Docker Storage

Chay published in Docker

2024-06-28 1772 words 9 minutes

Website Visitors:

Contents

Docker File System

Here’s an overview of the Docker file system, specifically the /var/lib/docker directory and its subfolders:

/var/lib/docker

This is the default directory where Docker stores its data, including images, containers, and volumes. The /var/lib/docker directory is divided into several subfolders, each serving a specific purpose:

Subfolders:

aufs (or overlay2): This subfolder contains the layered file system for Docker images and containers.

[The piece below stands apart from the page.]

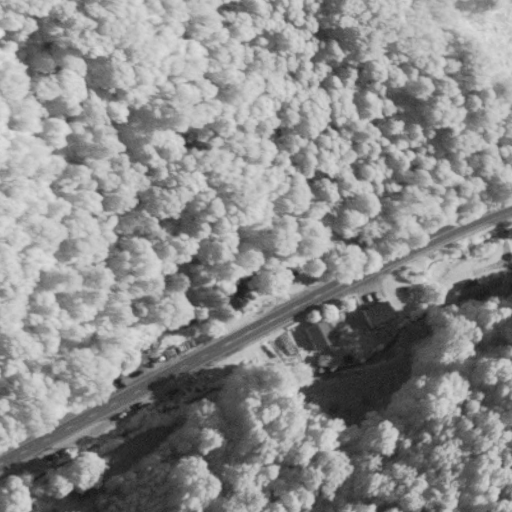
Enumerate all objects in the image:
building: (487, 287)
road: (254, 334)
building: (314, 336)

It’s where Docker stores the individual layers of an image, as well as the container’s writable layer.
containers: This subfolder stores metadata about each container, including its configuration, logs, and runtime information.
image: This subfolder contains metadata about each Docker image, including its configuration, layers, and dependencies.
layers: This subfolder stores the individual layers of Docker images, which are used to build the layered file system.
network: This subfolder contains information about Docker networks, including network configurations and IP address allocations.
plugins: This subfolder stores plugins that extend Docker’s functionality, such as volume plugins or network plugins.
tmp: This subfolder is used for temporary storage during Docker operations, such as building images or creating containers.
volumes: This subfolder stores data volumes, which are directories shared between the host machine and containers.
buildkit: This subfolder is used by the BuildKit build system, which is used to build Docker images.

Note: The exact structure and contents of the /var/lib/docker directory may vary depending on the Docker version, configuration, and usage.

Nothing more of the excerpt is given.